◆ AIM OF THE TASK ◆
Reproduce the data that follows in its entirety, character for character.

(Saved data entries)
------------------------------------------------------------
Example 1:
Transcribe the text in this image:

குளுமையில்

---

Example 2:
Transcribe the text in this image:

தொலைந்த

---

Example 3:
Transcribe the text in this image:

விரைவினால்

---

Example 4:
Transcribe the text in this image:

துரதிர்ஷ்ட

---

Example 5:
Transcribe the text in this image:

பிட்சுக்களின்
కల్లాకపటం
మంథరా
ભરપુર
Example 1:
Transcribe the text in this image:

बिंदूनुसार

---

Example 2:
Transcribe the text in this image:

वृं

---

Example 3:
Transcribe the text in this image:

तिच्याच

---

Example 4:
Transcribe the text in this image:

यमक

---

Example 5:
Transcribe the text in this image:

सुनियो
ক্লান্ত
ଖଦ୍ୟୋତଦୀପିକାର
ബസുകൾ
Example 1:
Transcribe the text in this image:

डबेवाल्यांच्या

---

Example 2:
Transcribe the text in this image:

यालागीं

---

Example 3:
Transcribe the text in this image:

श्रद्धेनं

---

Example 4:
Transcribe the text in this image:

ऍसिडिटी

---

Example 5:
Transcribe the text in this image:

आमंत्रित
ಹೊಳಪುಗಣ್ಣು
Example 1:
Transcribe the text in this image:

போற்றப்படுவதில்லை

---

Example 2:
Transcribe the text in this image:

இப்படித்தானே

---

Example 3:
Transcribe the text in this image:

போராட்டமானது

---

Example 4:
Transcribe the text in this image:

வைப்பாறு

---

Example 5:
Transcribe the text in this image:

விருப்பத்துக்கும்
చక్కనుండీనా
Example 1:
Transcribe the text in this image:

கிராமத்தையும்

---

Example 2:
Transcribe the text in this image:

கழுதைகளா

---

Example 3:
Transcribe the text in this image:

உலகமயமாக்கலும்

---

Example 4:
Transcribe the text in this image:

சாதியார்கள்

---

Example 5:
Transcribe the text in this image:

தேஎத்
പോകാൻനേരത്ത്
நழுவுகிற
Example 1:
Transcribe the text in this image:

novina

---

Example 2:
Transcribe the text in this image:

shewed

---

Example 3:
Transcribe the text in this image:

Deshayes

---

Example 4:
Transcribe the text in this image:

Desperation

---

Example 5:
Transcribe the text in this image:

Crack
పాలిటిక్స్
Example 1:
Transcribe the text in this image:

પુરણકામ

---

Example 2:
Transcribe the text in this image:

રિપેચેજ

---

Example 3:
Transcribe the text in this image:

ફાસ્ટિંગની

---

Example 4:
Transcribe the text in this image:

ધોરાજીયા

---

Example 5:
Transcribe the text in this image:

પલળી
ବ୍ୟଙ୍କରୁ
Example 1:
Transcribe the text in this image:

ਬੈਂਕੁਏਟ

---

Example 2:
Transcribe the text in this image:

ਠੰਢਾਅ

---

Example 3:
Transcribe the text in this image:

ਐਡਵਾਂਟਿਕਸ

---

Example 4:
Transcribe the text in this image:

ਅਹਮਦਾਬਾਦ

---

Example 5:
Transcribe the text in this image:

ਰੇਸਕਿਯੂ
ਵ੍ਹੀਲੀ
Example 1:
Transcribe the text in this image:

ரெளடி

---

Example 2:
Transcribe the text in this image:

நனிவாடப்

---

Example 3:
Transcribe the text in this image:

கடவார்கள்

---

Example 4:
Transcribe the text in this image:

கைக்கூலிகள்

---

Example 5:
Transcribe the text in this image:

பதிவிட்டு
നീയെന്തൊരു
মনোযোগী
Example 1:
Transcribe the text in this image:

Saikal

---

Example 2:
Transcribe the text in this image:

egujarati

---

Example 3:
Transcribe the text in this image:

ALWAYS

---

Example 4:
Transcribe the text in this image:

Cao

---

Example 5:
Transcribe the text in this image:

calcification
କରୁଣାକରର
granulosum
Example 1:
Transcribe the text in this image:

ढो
------------------------------------------------------------
◆ REPLY ◆
Example 1:
Transcribe the text in this image:

குளுமையில்

---

Example 2:
Transcribe the text in this image:

தொலைந்த

---

Example 3:
Transcribe the text in this image:

விரைவினால்

---

Example 4:
Transcribe the text in this image:

துரதிர்ஷ்ட

---

Example 5:
Transcribe the text in this image:

பிட்சுக்களின்
కల్లాకపటం
మంథరా
ભરપુર
Example 1:
Transcribe the text in this image:

बिंदूनुसार

---

Example 2:
Transcribe the text in this image:

वृं

---

Example 3:
Transcribe the text in this image:

तिच्याच

---

Example 4:
Transcribe the text in this image:

यमक

---

Example 5:
Transcribe the text in this image:

सुनियो
ক্লান্ত
ଖଦ୍ୟୋତଦୀପିକାର
ബസുകൾ
Example 1:
Transcribe the text in this image:

डबेवाल्यांच्या

---

Example 2:
Transcribe the text in this image:

यालागीं

---

Example 3:
Transcribe the text in this image:

श्रद्धेनं

---

Example 4:
Transcribe the text in this image:

ऍसिडिटी

---

Example 5:
Transcribe the text in this image:

आमंत्रित
ಹೊಳಪುಗಣ್ಣು
Example 1:
Transcribe the text in this image:

போற்றப்படுவதில்லை

---

Example 2:
Transcribe the text in this image:

இப்படித்தானே

---

Example 3:
Transcribe the text in this image:

போராட்டமானது

---

Example 4:
Transcribe the text in this image:

வைப்பாறு

---

Example 5:
Transcribe the text in this image:

விருப்பத்துக்கும்
చక్కనుండీనా
Example 1:
Transcribe the text in this image:

கிராமத்தையும்

---

Example 2:
Transcribe the text in this image:

கழுதைகளா

---

Example 3:
Transcribe the text in this image:

உலகமயமாக்கலும்

---

Example 4:
Transcribe the text in this image:

சாதியார்கள்

---

Example 5:
Transcribe the text in this image:

தேஎத்
പോകാൻനേരത്ത്
நழுவுகிற
Example 1:
Transcribe the text in this image:

novina

---

Example 2:
Transcribe the text in this image:

shewed

---

Example 3:
Transcribe the text in this image:

Deshayes

---

Example 4:
Transcribe the text in this image:

Desperation

---

Example 5:
Transcribe the text in this image:

Crack
పాలిటిక్స్
Example 1:
Transcribe the text in this image:

પુરણકામ

---

Example 2:
Transcribe the text in this image:

રિપેચેજ

---

Example 3:
Transcribe the text in this image:

ફાસ્ટિંગની

---

Example 4:
Transcribe the text in this image:

ધોરાજીયા

---

Example 5:
Transcribe the text in this image:

પલળી
ବ୍ୟଙ୍କରୁ
Example 1:
Transcribe the text in this image:

ਬੈਂਕੁਏਟ

---

Example 2:
Transcribe the text in this image:

ਠੰਢਾਅ

---

Example 3:
Transcribe the text in this image:

ਐਡਵਾਂਟਿਕਸ

---

Example 4:
Transcribe the text in this image:

ਅਹਮਦਾਬਾਦ

---

Example 5:
Transcribe the text in this image:

ਰੇਸਕਿਯੂ
ਵ੍ਹੀਲੀ
Example 1:
Transcribe the text in this image:

ரெளடி

---

Example 2:
Transcribe the text in this image:

நனிவாடப்

---

Example 3:
Transcribe the text in this image:

கடவார்கள்

---

Example 4:
Transcribe the text in this image:

கைக்கூலிகள்

---

Example 5:
Transcribe the text in this image:

பதிவிட்டு
നീയെന്തൊരു
মনোযোগী
Example 1:
Transcribe the text in this image:

Saikal

---

Example 2:
Transcribe the text in this image:

egujarati

---

Example 3:
Transcribe the text in this image:

ALWAYS

---

Example 4:
Transcribe the text in this image:

Cao

---

Example 5:
Transcribe the text in this image:

calcification
କରୁଣାକରର
granulosum
Example 1:
Transcribe the text in this image:

ढो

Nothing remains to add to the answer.